Sans pour autant nous toucher, nous étions si proche émotionnellement que j'ai cru ne jamais pouvoir me détacher de lui. De tout : de son corps, de sa peau, de son odeur, de son esprit, de son cœur. Ta présence me heurte, elle me rappelle trop de mauvais souvenirs et de choses que j'aurais préféré oublier. De part nos sanglots naissants et de la tension ambiante qui parcourait nos épidermes, notre douleur ne s'était jamais manifestée de manière si palpable. Je pensais que je pourrais surmonter tout ça, que t'étais la bonne personne et que je pourrais poursuivre ma vie à tes côtés. Je l'ai contemplé pendant qu'il parlait. Pas juste observé ni même dévisagé, mais contemplé. Chacun des traits de son visage que j'avais maintes fois embrassés, mordillés, caressés, pressés, ses mains noueuses qui m'avaient longuement exploré et appris. Mais ce qui s'est passé hier m'a prouvé que c'était impossible. J'y ai revu notre première fois, les fois où il jouait du piano, le son de sa voix selon les moments de la journée. Engourdie le matin, chantante le soir lorsque l'alcool est à portée de main, et rauque le lendemain quand son métabolisme lui explique qu'il ne s'en remet pas très bien. Tout semble te rattraper constamment Kyrel, et je ne peux pas en endurer plus. C'est égoïste, mais tes peines et les miennes sont trop lourdes pour que je puisses les endosser toutes les deux. Je suis désolé.

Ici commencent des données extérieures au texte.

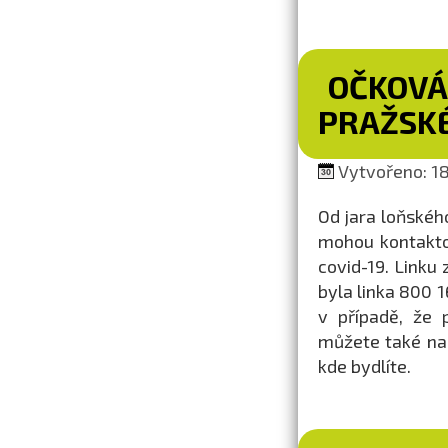
OČKOVÁ
PRAŽSKÉ
Vytvořeno: 18.
Od jara loňského
mohou kontakto
covid-19. Linku 
byla linka 800 1
v případě, že 
můžete také na 
kde bydlíte.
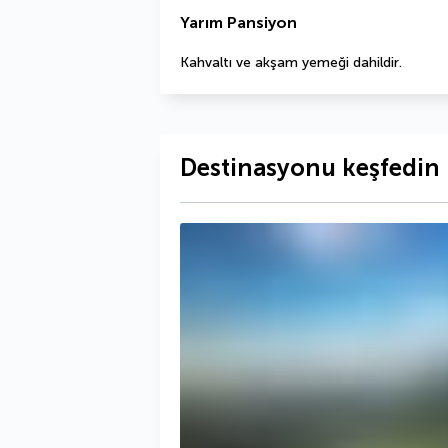
Yarım Pansiyon
Kahvaltı ve akşam yemeği dahildir.
Destinasyonu keşfedin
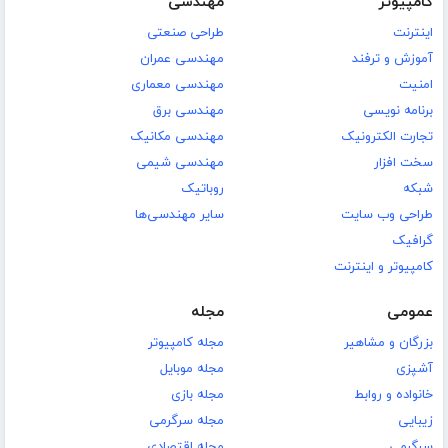
کامپیوتر
مهندسی
اینترنت
طراحی صنعتی
آموزش و ترفند
مهندسی عمران
امنیت
مهندسی معماری
برنامه نویسی
مهندسی برق
تجارت الکترونیک
مهندسی مکانیک
سخت افزار
مهندسی شیمی
شبکه
روباتیک
طراحی وب سایت
سایر مهندسی‌ها
گرافیک
کامپیوتر و اینترنت
عمومی
مجله
بزرگان و مشاهیر
مجله کامپیوتر
آشپزی
مجله موبایل
خانواده و روابط
مجله بازی
زیبایی
مجله سرگرمی
سرگرمی
مجله اقتصادی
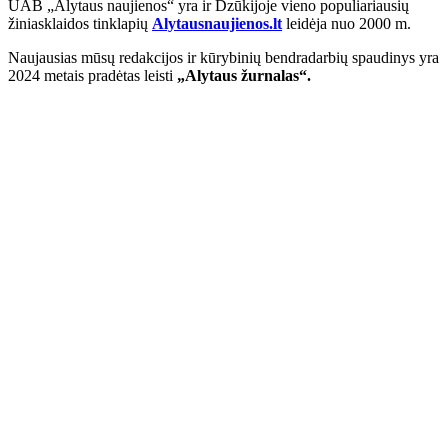
UAB „Alytaus naujienos“ yra ir Dzūkijoje vieno populiariausių
žiniasklaidos tinklapių
Alytausnaujienos.lt
leidėja nuo 2000 m.
Naujausias mūsų redakcijos ir kūrybinių bendradarbių spaudinys yra
2024 metais pradėtas leisti
„Alytaus žurnalas“.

— Il paraît qu'il s'est fait bastonné à la sortie de la piscine. Après tout ce qui a été exposé sur sa gueule, c'était pas la plus sage des décisions que de se montrer à un évènement pareil... Mais bon, comme ça a l'air d'être le sideboy inavoué de Kyrel, j'imagine qu'il a dû se dire que c'était le bon moment pour venir s'affirmer et se pavaner aux yeux de tous.

— C'est quoi un sideboy ?

— Non mais c'est pas important, bref. Il était là, et après que la compétition se soit terminée il a croisé le chemin de Benjamin et Sylvester. Tu sais, l'ex d'Anastasia, la meuf sur qui Kyrel était.